There is no clearer case of the vital link between money and empire at Rome than war: the Republic’s financial resources held the key to its military success. Because Rome paid its own soldiers and supplied grain to its allied contingents, armies were able to remain in the field for months and even years on end. Their long service together and the training they underwent during that time enabled legionaries and socii to develop a skill at arms, unit cohesion, and the ability to maneuver in combat that made them far superior to their opponents. The strategies their generals pursued in the conduct of campaigns were unconstrained by the demands of the agricultural calendar and the need of their men to return to their farms to plant next year’s crops. And monetary strength enabled Rome to field several armies simultaneously in the kind of coordinated grand strategy that not only enabled it to overcome Hannibal but then to go on to conquer the entire Mediterranean world within the span of a generation.

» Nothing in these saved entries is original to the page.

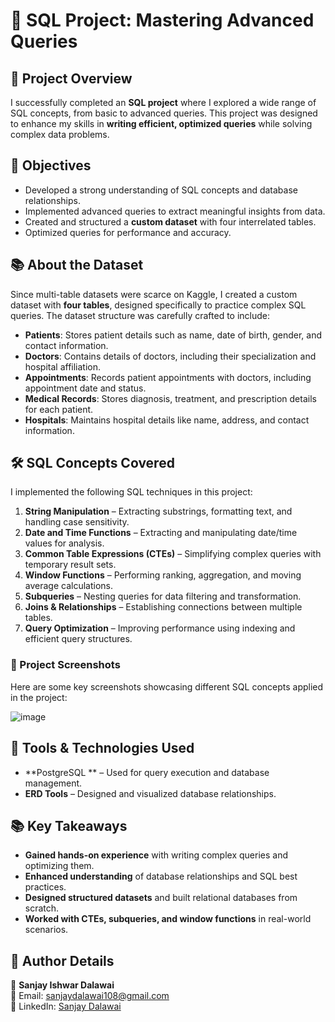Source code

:# 🚀 SQL Project: Mastering Advanced Queries

## 📌 Project Overview
I successfully completed an **SQL project** where I explored a wide range of SQL concepts, from basic to advanced queries. This project was designed to enhance my skills in **writing efficient, optimized queries** while solving complex data problems.

## 🎯 Objectives
- Developed a strong understanding of SQL concepts and database relationships.
- Implemented advanced queries to extract meaningful insights from data.
- Created and structured a **custom dataset** with four interrelated tables.
- Optimized queries for performance and accuracy.

## 📚 About the Dataset
Since multi-table datasets were scarce on Kaggle, I created a custom dataset with **four tables**, designed specifically to practice complex SQL queries. The dataset structure was carefully crafted to include:

- **Patients**: Stores patient details such as name, date of birth, gender, and contact information.
- **Doctors**: Contains details of doctors, including their specialization and hospital affiliation.
- **Appointments**: Records patient appointments with doctors, including appointment date and status.
- **Medical Records**: Stores diagnosis, treatment, and prescription details for each patient.
- **Hospitals**: Maintains hospital details like name, address, and contact information.

## 🛠 SQL Concepts Covered
I implemented the following SQL techniques in this project:

1. **String Manipulation** – Extracting substrings, formatting text, and handling case sensitivity.
2. **Date and Time Functions** – Extracting and manipulating date/time values for analysis.
3. **Common Table Expressions (CTEs)** – Simplifying complex queries with temporary result sets.
4. **Window Functions** – Performing ranking, aggregation, and moving average calculations.
5. **Subqueries** – Nesting queries for data filtering and transformation.
6. **Joins & Relationships** – Establishing connections between multiple tables.
7. **Query Optimization** – Improving performance using indexing and efficient query structures.

### 📸 Project Screenshots
Here are some key screenshots showcasing different SQL concepts applied in the project:

![image](https://github.com/user-attachments/assets/6fcbb97d-b12e-457c-a1bf-afb21cd4de98)



## 🔧 Tools & Technologies Used
- **PostgreSQL ** – Used for query execution and database management.
- **ERD Tools** – Designed and visualized database relationships.

## 📚 Key Takeaways
- **Gained hands-on experience** with writing complex queries and optimizing them.
- **Enhanced understanding** of database relationships and SQL best practices.
- **Designed structured datasets** and built relational databases from scratch.
- **Worked with CTEs, subqueries, and window functions** in real-world scenarios.


## 📢 Author Details
📝 **Sanjay Ishwar Dalawai**  
📧 Email: [sanjaydalawai108@gmail.com](mailto:sanjaydalawai108@gmail.com)  
🔗 LinkedIn: [Sanjay Dalawai](https://www.linkedin.com/in/sanjay-dalawai-460a20216/)  

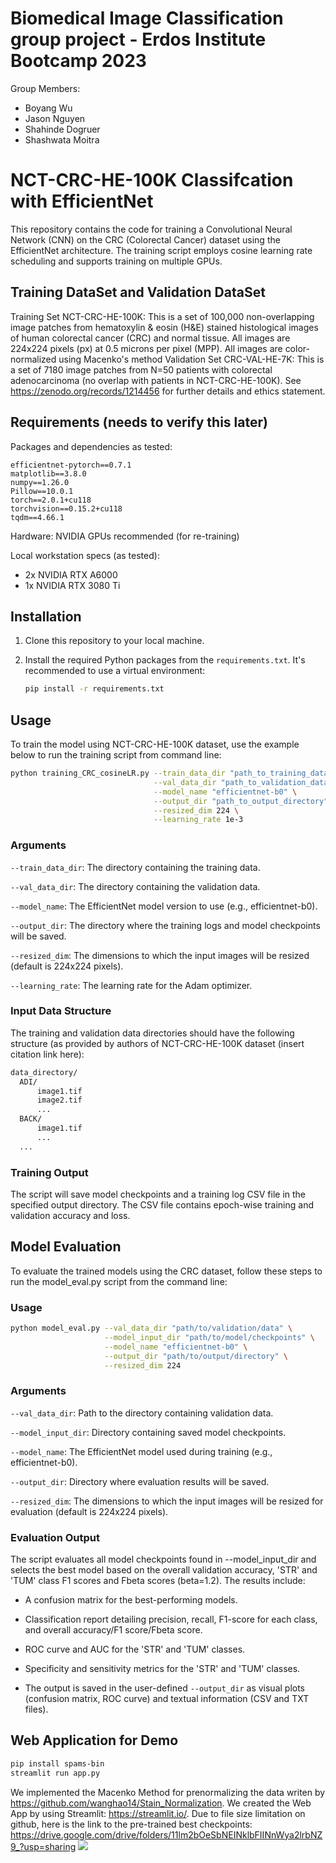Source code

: # Biomedical Image Classification group project - Erdos Institute Bootcamp 2023  
Group Members:  
- Boyang Wu  
- Jason Nguyen  
- Shahinde Dogruer  
- Shashwata Moitra  



# NCT-CRC-HE-100K Classifcation with EfficientNet

This repository contains the code for training a Convolutional Neural Network (CNN) on the CRC (Colorectal Cancer) dataset using the EfficientNet architecture. The training script employs cosine learning rate scheduling and supports training on multiple GPUs.

## Training DataSet and Validation DataSet
Training Set NCT-CRC-HE-100K:
This is a set of 100,000 non-overlapping image patches from hematoxylin & eosin (H&E) stained histological images of human colorectal cancer (CRC) and normal tissue. All images are 224x224 pixels (px) at 0.5 microns per pixel (MPP). All images are color-normalized using Macenko's method
Validation Set CRC-VAL-HE-7K:
This is a set of 7180 image patches from N=50 patients with colorectal adenocarcinoma (no overlap with patients in NCT-CRC-HE-100K).
See https://zenodo.org/records/1214456 for further details and ethics statement.

## Requirements (needs to verify this later)

Packages and dependencies as tested:
```
efficientnet-pytorch==0.7.1
matplotlib==3.8.0
numpy==1.26.0
Pillow==10.0.1
torch==2.0.1+cu118
torchvision==0.15.2+cu118
tqdm==4.66.1
```
Hardware: NVIDIA GPUs recommended (for re-training)

Local workstation specs (as tested):
- 2x NVIDIA RTX A6000
- 1x NVIDIA RTX 3080 Ti

## Installation

1. Clone this repository to your local machine.
2. Install the required Python packages from the ```requirements.txt```. It's recommended to use a virtual environment:

   ```bash
   pip install -r requirements.txt
   ```
## Usage

To train the model using NCT-CRC-HE-100K dataset, use the example below to run the training script from command line:



  ```bash
  python training_CRC_cosineLR.py --train_data_dir "path_to_training_data" \
                                  --val_data_dir "path_to_validation_data" \
                                  --model_name "efficientnet-b0" \
                                  --output_dir "path_to_output_directory" \
                                  --resized_dim 224 \
                                  --learning_rate 1e-3
  
  ```
### Arguments
```--train_data_dir```: The directory containing the training data.

```--val_data_dir```: The directory containing the validation data.

```--model_name```: The EfficientNet model version to use (e.g., efficientnet-b0).

```--output_dir```: The directory where the training logs and model checkpoints will be saved.

```--resized_dim```: The dimensions to which the input images will be resized (default is 224x224 pixels).

```--learning_rate```: The learning rate for the Adam optimizer.

### Input Data Structure
The training and validation data directories should have the following structure (as provided by authors of NCT-CRC-HE-100K dataset (insert citation link here):
  ```bash
  data_directory/
    ADI/
        image1.tif
        image2.tif
        ...
    BACK/
        image1.tif
        ...
    ...
  ```

### Training Output
The script will save model checkpoints and a training log CSV file in the specified output directory. The CSV file contains epoch-wise training and validation accuracy and loss.

## Model Evaluation

To evaluate the trained models using the CRC dataset, follow these steps to run the model_eval.py script from the command line:

### Usage
```bash
python model_eval.py --val_data_dir "path/to/validation/data" \
                     --model_input_dir "path/to/model/checkpoints" \
                     --model_name "efficientnet-b0" \
                     --output_dir "path/to/output/directory" \
                     --resized_dim 224

```
### Arguments
```--val_data_dir```: Path to the directory containing validation data.

```--model_input_dir```: Directory containing saved model checkpoints.

```--model_name```: The EfficientNet model used during training (e.g., efficientnet-b0).

```--output_dir```: Directory where evaluation results will be saved.

```--resized_dim```: The dimensions to which the input images will be resized for evaluation (default is 224x224 pixels).
### Evaluation Output
The script evaluates all model checkpoints found in --model_input_dir and selects the best model based on the overall validation accuracy, 'STR' and 'TUM' class F1 scores and Fbeta scores (beta=1.2). The results include:

* A confusion matrix for the best-performing models.
  
* Classification report detailing precision, recall, F1-score for each class, and overall accuracy/F1 score/Fbeta score.

* ROC curve and AUC for the 'STR' and 'TUM' classes.

* Specificity and sensitivity metrics for the 'STR' and 'TUM' classes.

* The output is saved in the user-defined ```--output_dir``` as visual plots (confusion matrix, ROC curve) and textual information (CSV and TXT files).

## Web Application for Demo
```bash
pip install spams-bin
streamlit run app.py
```
We implemented the Macenko Method for prenormalizing the data writen by https://github.com/wanghao14/Stain_Normalization. We created the Web App by using Streamlit: https://streamlit.io/.
Due to file size limitation on github, here is the link to the pre-trained best checkpoints: https://drive.google.com/drive/folders/11lm2bOeSbNEINklbFIINnWya2lrbNZ9_?usp=sharing
![](webapp_demo.gif)
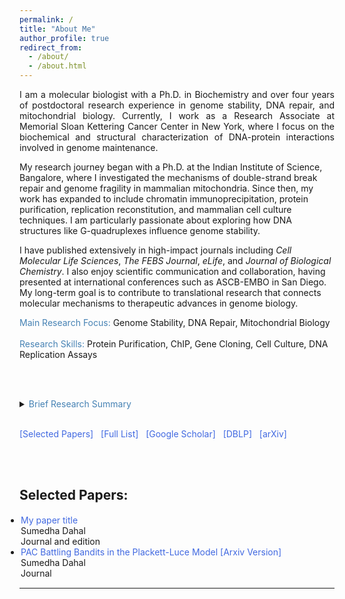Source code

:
 ```yaml
---
permalink: /
title: "About Me"
author_profile: true
redirect_from: 
  - /about/
  - /about.html
---
```


<html>
<head>
<style>
a:link {
  color: RoyalBlue;
  background-color: transparent;
  text-decoration: none;
}

a:visited {
  color: Purple;
  background-color: transparent;
  text-decoration: none;
}

a:hover {
  color: RoyalBlue;
  background-color: transparent;
  text-decoration: underline;
}

a:active {
  color: DarkRed;
  background-color: transparent;
  text-decoration: underline;
}
</style>  
</head>  
  
<body>

  
<p align="justify">
I am a molecular biologist with a Ph.D. in Biochemistry and over four years of postdoctoral research experience in genome stability, DNA repair, and mitochondrial biology. Currently, I work as a Research Associate at Memorial Sloan Kettering Cancer Center in New York, where I focus on the biochemical and structural characterization of DNA-protein interactions involved in genome maintenance.

My research journey began with a Ph.D. at the Indian Institute of Science, Bangalore, where I investigated the mechanisms of double-strand break repair and genome fragility in mammalian mitochondria. Since then, my work has expanded to include chromatin immunoprecipitation, protein purification, replication reconstitution, and mammalian cell culture techniques. I am particularly passionate about exploring how DNA structures like G-quadruplexes influence genome stability.

I have published extensively in high-impact journals including *Cell Molecular Life Sciences*, *The FEBS Journal*, *eLife*, and *Journal of Biological Chemistry*. I also enjoy scientific communication and collaboration, having presented at international conferences such as ASCB-EMBO in San Diego. My long-term goal is to contribute to translational research that connects molecular mechanisms to therapeutic advances in genome biology.
</p>

<font color="SteelBlue">Main Research Focus:</font> Genome Stability, DNA Repair, Mitochondrial Biology  
<br>
<font color="SteelBlue">Research Skills:</font> Protein Purification, ChIP, Gene Cloning, Cell Culture, DNA Replication Assays  

<br><br>

<details>
<summary><span style="color:SteelBlue;" align="justify"> <font color="SteelBlue">Brief Research Summary</font> </span></summary>
<span class="abstract-text" style="font-size:1em; color:Black; text-align: justify">
 <p align="justify"> 
   My primary research focus is on molecular biology.
   
<br> <br>

Extra description
</p> 
</span>
</details>

<br>

<!-- <details>
<summary><span style="color:SteelBlue;"> Short Bio [In third person]</span></summary>
<p align="justify">Sumedha Dahal is an in the Department of  at the University of Illinois Chicago (UIC). Prior to this, she was a Research Scientist at Apple MLR, working on Machine Learning theory, and a short-term visiting faculty at the Toyota Technological Institute at Chicago (TTIC). She completed her postdoctoral research at Microsoft Research New York City and earned her PhD from the Indian Institute of Science, Bangalore, advised by Aditya Gopalan and Chiranjib Bhattacharyya. She has also interned at Microsoft Research Bangalore, Inria Paris, and Google AI Mountain View.
    <br>
Her primary research focuses on AI alignment.    
    <br>
Sumedha has organized several workshops and tutorials in recent years. In addition, Sumedha has also served in several **panel discussions and senior reviewing committees** for major Machine Learning conferences. </p>
</details>

She has also interned at Microsoft -->

<a href="https://Sumu54.github.io#selected_publications">[Selected Papers]</a> &nbsp;
<a href="https://Sumu54.github.io/publications#full_publications" target="_blank">[Full List]</a> &nbsp;
<a href="https://scholar.google.com/citations?user=zSO66YwAAAAJ&hl=en" target="_blank">[Google Scholar]</a> &nbsp;
<a href="https://dblp.org/pid/14/10003.html" target="_blank">[DBLP]</a> &nbsp;
<a href="https://arxiv.org" target="_blank">[arXiv]</a>

<br><br>



<h2 style="color:SteelBlue;"><a id="selected_publications">Selected Papers:</a></h2>

<ul style="margin:1;padding:1" vspace = "-0px">
  <li>  <a href="https://arxiv.org/abs/2402.18917" target="_blank" LINK="red">My paper title</a>
  <br>  Sumedha Dahal
  <br> Journal and edition  
  </li>
                                                    

  <li>  <a href="http://proceedings.mlr.press/v98/Dahal19a.html" target="_blank"> PAC Battling Bandits in the Plackett-Luce Model</a> <a href="https://arxiv.org/abs/1808.04008" target="_blank"> [Arxiv Version]</a>
  <br>  Sumedha Dahal
  <br> Journal
  </li>
</ul>

<hr style="color:black;"> 
 
 
</body>
</html>

<!--Email: firstname.lastname @ microsoft.com-->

Given the vital importance of money in creating and sustaining Roman military power, understanding its source is of surpassing importance. One might naturally assume along with many scholars that it mainly came from the very wars and conquests that it made possible. As one eminent historian has put it, “[E]xpansion before the Second Punic War had greatly increased public revenues without a comparable increase in regular liabilities. Once the war was over, the impression must have returned to senatorial minds that in general both war and expansion were profitable to the state” (Harris 1979: 68-69). That assumption might seem to find support in a remark the Elder Cato reportedly made in 195 as he began his campaign in Spain: “The war will feed itself” (Bellum se ipsum alet: Livy 34.9.12). Yet Cato and his contemporaries knew that this could be true to only a limited extent. While victories yielded booty, that payoff came only at a war’s successful conclusion and reaching it could take many campaigns. This paper will argue on the contrary that although a few rich conquests during the early second century B.C. yielded enough spoils to offset the expenditures involved, most of the Republic’s wars in this period operated at a loss and that overall Rome’s acquisition of an empire in these years cost more than it brought in, at least in the short run. The deficit is even more in evidence for conquests prior to the Hannibalic War. Instead, funding for Rome’s wars depended principally on the tributum, the tax that Roman citizens paid to support the Republic’s military endeavors and the similar tax its allies contributed to pay their contingents. Regular payment of the tributum in turn depended on a robust class of assidui, the moderately prosperous citizens who shouldered most of the burden of financing the Republic’s military endeavors, a body of taxpayers that the Roman leadership took pains to foster and sustain. The Republic’s dependence on the tributum in turn gave the assidui substantial power within the state. However with the end of its collection after the conquest of Macedon in 168 and the acquisition of other rich sources of revenue, that power waned, presaging a shift in the balance of power between the senate and the assidui.